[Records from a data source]

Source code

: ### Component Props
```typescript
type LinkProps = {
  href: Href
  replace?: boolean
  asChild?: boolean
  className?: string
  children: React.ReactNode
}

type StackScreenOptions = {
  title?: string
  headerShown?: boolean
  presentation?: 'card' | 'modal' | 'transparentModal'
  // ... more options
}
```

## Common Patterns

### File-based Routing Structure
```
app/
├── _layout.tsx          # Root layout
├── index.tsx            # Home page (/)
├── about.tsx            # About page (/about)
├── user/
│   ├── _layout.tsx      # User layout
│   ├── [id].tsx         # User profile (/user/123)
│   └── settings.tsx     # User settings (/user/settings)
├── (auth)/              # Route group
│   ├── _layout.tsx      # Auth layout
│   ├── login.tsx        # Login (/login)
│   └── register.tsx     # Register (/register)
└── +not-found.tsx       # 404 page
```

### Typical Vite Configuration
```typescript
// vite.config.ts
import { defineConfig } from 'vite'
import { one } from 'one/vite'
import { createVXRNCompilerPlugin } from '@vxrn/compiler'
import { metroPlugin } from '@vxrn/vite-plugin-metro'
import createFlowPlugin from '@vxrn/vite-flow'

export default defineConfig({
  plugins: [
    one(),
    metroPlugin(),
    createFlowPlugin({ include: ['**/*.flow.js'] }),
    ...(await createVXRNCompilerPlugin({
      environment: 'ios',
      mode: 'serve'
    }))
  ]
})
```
...
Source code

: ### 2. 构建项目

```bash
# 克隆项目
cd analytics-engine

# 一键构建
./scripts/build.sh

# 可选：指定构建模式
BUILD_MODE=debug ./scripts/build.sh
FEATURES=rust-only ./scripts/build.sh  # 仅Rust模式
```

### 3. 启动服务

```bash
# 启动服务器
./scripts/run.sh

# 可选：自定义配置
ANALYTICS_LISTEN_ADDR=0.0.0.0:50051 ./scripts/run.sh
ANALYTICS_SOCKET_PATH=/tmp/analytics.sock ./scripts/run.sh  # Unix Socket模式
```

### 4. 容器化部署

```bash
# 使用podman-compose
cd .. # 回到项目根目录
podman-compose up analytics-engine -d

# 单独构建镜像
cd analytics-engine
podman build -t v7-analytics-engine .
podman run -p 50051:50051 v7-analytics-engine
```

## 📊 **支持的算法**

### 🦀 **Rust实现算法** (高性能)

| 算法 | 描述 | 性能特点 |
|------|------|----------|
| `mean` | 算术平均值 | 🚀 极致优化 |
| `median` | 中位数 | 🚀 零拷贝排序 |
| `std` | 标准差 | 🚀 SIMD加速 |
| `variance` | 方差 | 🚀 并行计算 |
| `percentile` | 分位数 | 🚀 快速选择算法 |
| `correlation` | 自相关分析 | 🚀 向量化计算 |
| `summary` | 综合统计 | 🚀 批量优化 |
==
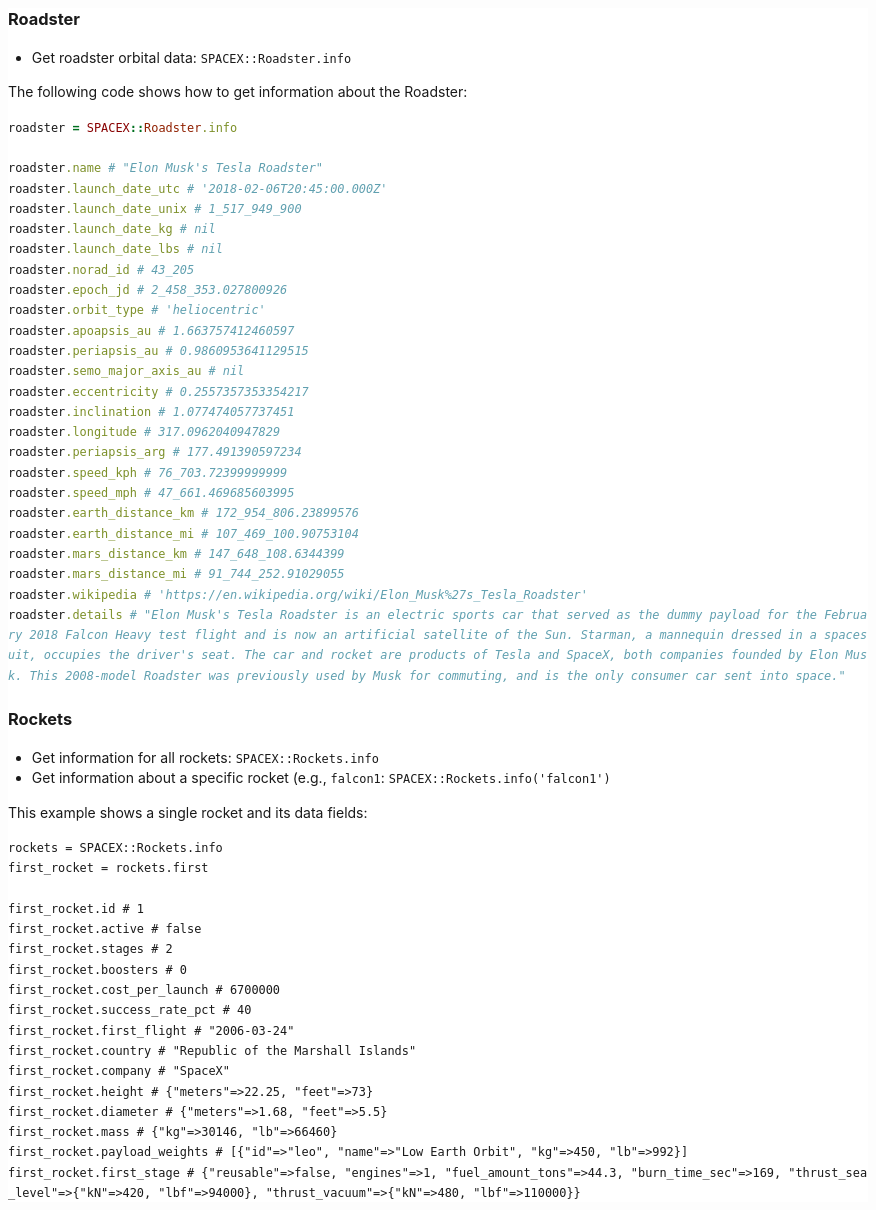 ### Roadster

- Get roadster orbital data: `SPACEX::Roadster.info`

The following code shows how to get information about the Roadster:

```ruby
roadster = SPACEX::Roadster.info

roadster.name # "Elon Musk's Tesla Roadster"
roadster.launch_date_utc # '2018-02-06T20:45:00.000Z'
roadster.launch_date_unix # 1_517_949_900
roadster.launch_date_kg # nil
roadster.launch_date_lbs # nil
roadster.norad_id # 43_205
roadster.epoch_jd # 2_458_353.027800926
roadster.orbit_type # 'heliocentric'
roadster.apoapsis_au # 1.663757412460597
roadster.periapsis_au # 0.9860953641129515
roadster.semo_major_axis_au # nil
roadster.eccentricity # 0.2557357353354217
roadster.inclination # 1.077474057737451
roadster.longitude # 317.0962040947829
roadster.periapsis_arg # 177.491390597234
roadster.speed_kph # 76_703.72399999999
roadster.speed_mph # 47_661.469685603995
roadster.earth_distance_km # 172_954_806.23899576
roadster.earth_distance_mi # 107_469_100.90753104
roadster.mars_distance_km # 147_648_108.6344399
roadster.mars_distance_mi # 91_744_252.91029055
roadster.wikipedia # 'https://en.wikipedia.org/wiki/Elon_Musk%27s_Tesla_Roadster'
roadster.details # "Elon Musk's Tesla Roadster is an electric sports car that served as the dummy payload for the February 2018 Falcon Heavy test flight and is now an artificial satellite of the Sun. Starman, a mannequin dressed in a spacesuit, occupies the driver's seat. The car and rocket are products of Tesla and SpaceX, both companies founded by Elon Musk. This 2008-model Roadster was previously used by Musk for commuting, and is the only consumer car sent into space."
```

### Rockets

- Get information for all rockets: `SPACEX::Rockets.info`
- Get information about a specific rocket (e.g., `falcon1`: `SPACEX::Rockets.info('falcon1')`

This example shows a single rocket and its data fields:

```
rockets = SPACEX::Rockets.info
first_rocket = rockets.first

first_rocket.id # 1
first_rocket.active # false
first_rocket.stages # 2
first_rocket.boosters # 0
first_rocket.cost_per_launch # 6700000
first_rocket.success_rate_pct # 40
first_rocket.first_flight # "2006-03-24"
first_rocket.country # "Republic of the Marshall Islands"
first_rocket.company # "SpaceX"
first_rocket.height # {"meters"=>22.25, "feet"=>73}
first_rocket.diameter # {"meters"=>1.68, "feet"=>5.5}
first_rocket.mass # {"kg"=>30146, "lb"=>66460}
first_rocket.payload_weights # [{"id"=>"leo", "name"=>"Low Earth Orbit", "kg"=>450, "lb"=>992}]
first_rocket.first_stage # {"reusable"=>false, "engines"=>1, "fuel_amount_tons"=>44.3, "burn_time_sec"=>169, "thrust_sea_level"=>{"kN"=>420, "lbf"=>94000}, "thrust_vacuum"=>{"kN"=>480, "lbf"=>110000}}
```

ABOUT THIS EXERCISE
For every line in the data above that has the string "only", return that line.

RESPONSE
FEATURES=rust-only ./scripts/build.sh  # 仅Rust模式
roadster.details # "Elon Musk's Tesla Roadster is an electric sports car that served as the dummy payload for the February 2018 Falcon Heavy test flight and is now an artificial satellite of the Sun. Starman, a mannequin dressed in a spacesuit, occupies the driver's seat. The car and rocket are products of Tesla and SpaceX, both companies founded by Elon Musk. This 2008-model Roadster was previously used by Musk for commuting, and is the only consumer car sent into space."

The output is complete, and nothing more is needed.